Set a Token Budget Per Feature, Not Per Call
The mistake I made early on: thinking about tokens per API call. The right mental model is tokens per user session or per feature invocation.
from dataclasses import dataclass
from enum import Enum
class Feature(Enum):
CHAT = "chat"
CLINICAL_NOTE = "clinical_note"
DOCUMENT_ANALYSIS = "document_analysis"
@dataclass
class TokenBudget:
feature: Feature
input_limit: int
output_limit: int
daily_limit_per_user: int
BUDGETS = {
Feature.CHAT: TokenBudget(
feature=Feature.CHAT,
input_limit=16_000,
output_limit=2_000,
daily_limit_per_user=100_000,
),
Feature.CLINICAL_NOTE: TokenBudget(
feature=Feature.CLINICAL_NOTE,
input_limit=8_000,
output_limit=1_500,
daily_limit_per_user=50_000,
),
}
async def check_budget(user_id: str, feature: Feature, estimated_tokens: int) -> bool:
budget = BUDGETS[feature]
used_today = await redis.get(f"tokens:{user_id}:{feature.value}:{today()}")

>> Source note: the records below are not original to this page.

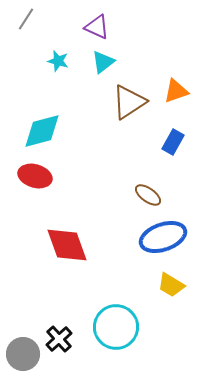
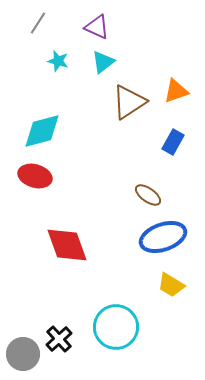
gray line: moved 12 px right, 4 px down
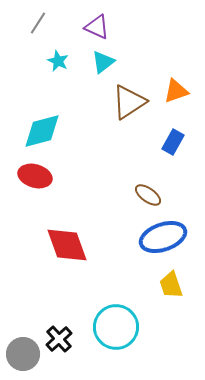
cyan star: rotated 10 degrees clockwise
yellow trapezoid: rotated 40 degrees clockwise
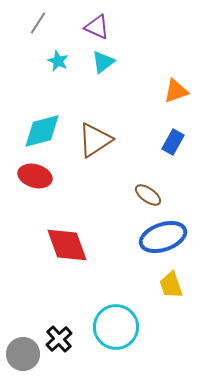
brown triangle: moved 34 px left, 38 px down
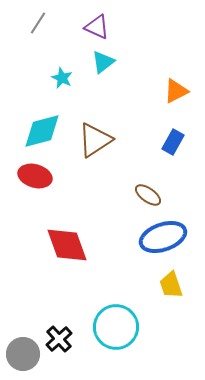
cyan star: moved 4 px right, 17 px down
orange triangle: rotated 8 degrees counterclockwise
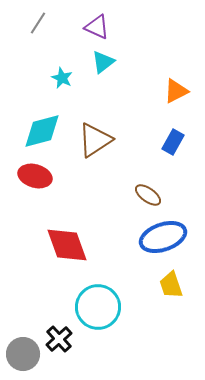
cyan circle: moved 18 px left, 20 px up
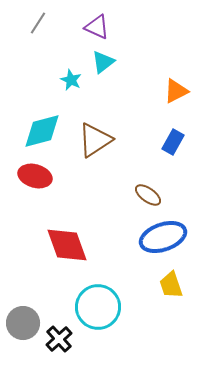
cyan star: moved 9 px right, 2 px down
gray circle: moved 31 px up
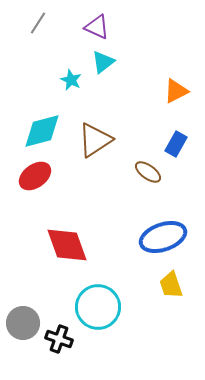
blue rectangle: moved 3 px right, 2 px down
red ellipse: rotated 52 degrees counterclockwise
brown ellipse: moved 23 px up
black cross: rotated 28 degrees counterclockwise
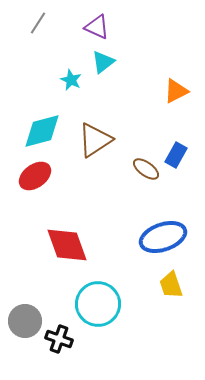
blue rectangle: moved 11 px down
brown ellipse: moved 2 px left, 3 px up
cyan circle: moved 3 px up
gray circle: moved 2 px right, 2 px up
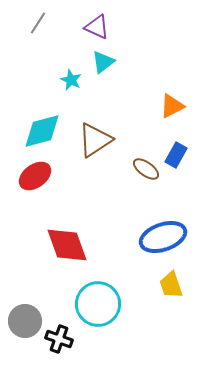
orange triangle: moved 4 px left, 15 px down
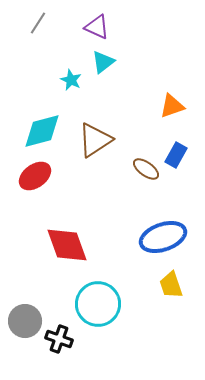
orange triangle: rotated 8 degrees clockwise
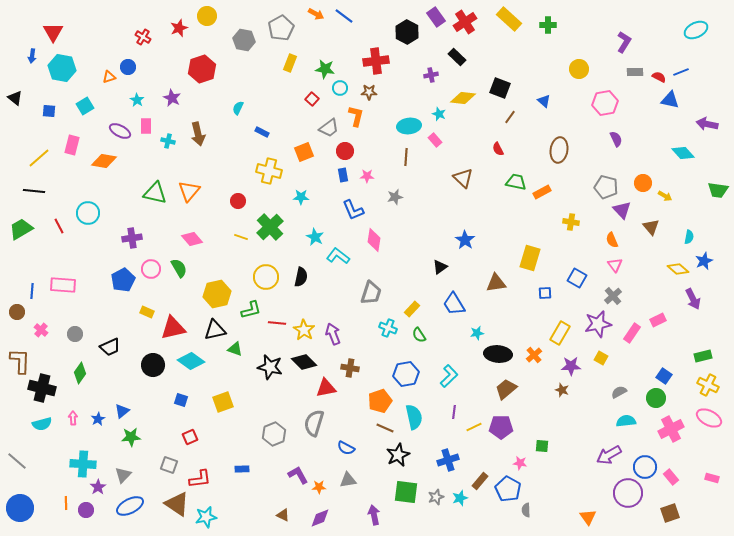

return (used_today or 0) + estimated_tokens <= budget.daily_limit_per_userThis gives you per-feature cost visibility and lets you rate-limit at the token level instead of the request level — which is what actually maps to cost.
The Number That Should Be On Your Dashboard
If I had to pick one metric to watch: cost per active user per day. Not total token spend, not average tokens per request. Cost per active user per day.
It tells you whether your context management is working (should be stable or declining as you optimise), whether certain user segments are dramatically more expensive (power users vs. casual users), and gives you something concrete to set a budget against.
Context management isn't glamorous. But getting it wrong is one of the fastest ways to make an AI product economically unviable. Get the instrumentation in early and you'll always know where you stand.